(Beginning of The records)

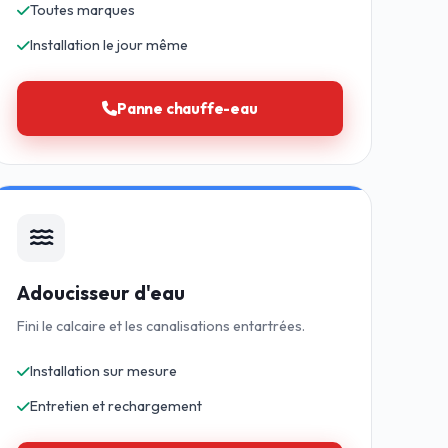
Toutes marques
Installation le jour même
Panne chauffe-eau
Adoucisseur d'eau
Fini le calcaire et les canalisations entartrées.
Installation sur mesure
Entretien et rechargement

(End of The records)

→ Work required
List every line in the listing above that contains the word "Installation", matching case exactly.

→ Task solution
Installation le jour même
Installation sur mesure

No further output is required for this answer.